### Problem
Write all of the entries out again exactly, but not the images.

### Data
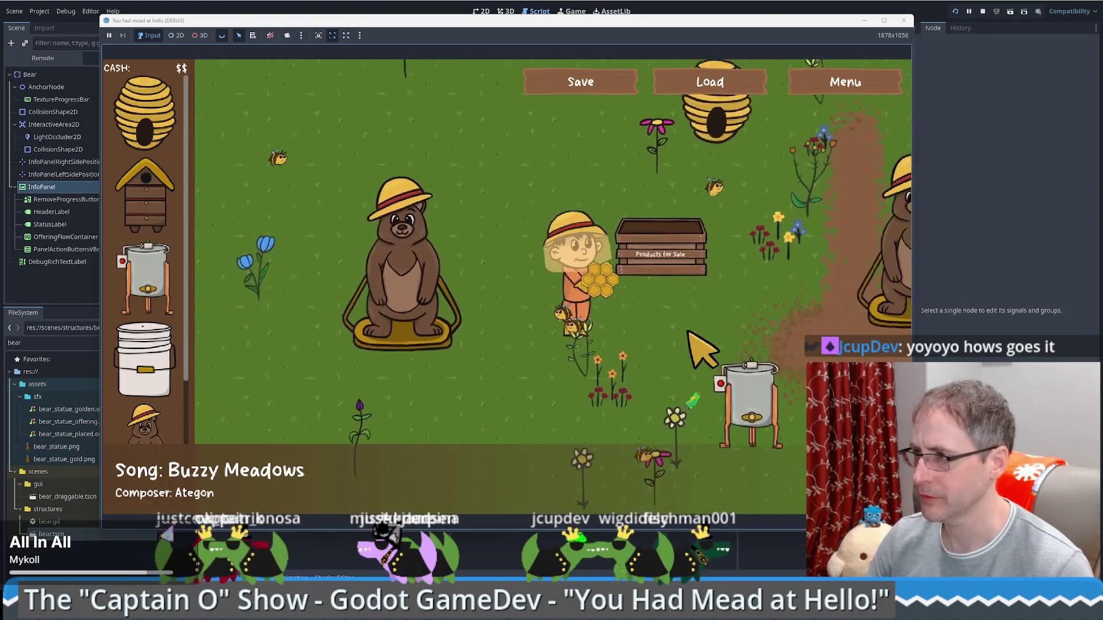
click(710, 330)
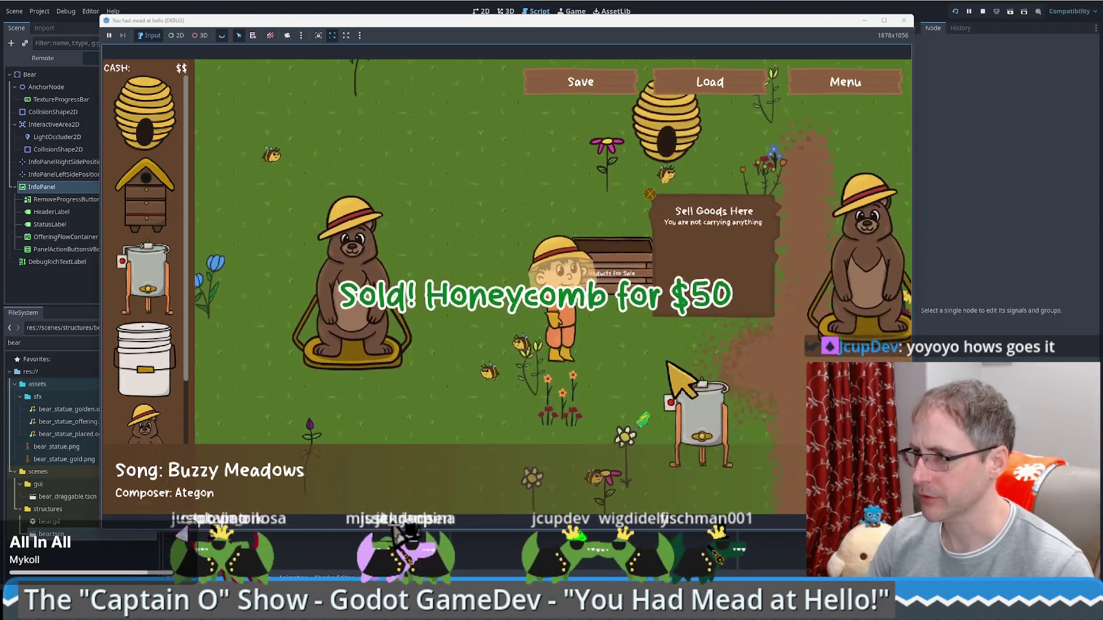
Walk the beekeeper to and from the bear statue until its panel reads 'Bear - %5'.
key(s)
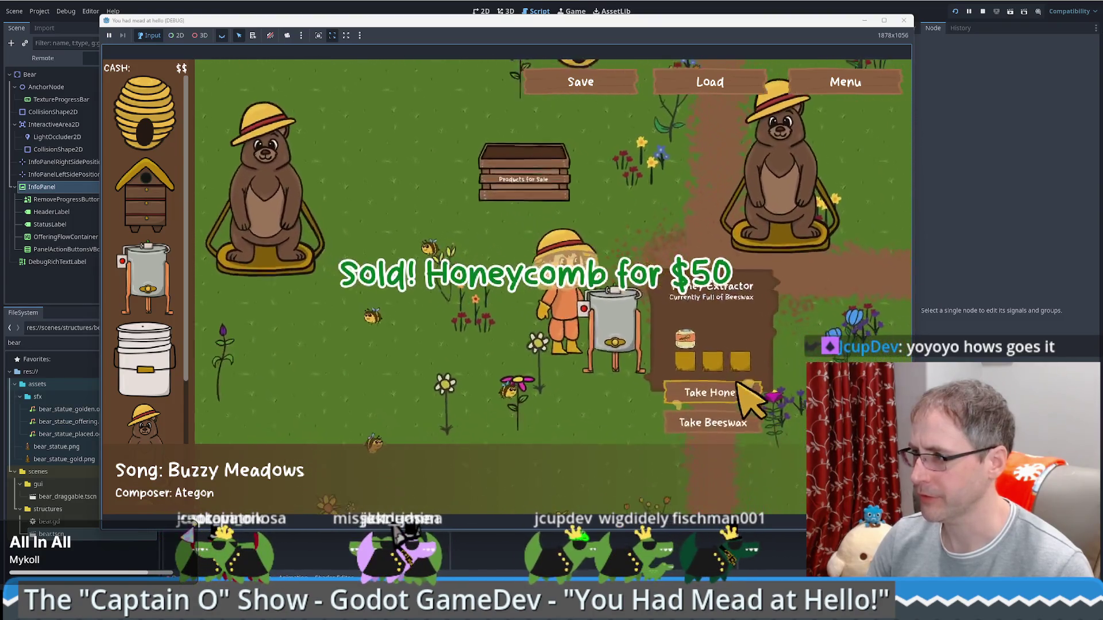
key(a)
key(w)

### Answer space
click(710, 330)
Walk the beekeeper to and from the bear statue until its panel reads 'Bear - %5'.
key(s)
key(a)
key(w)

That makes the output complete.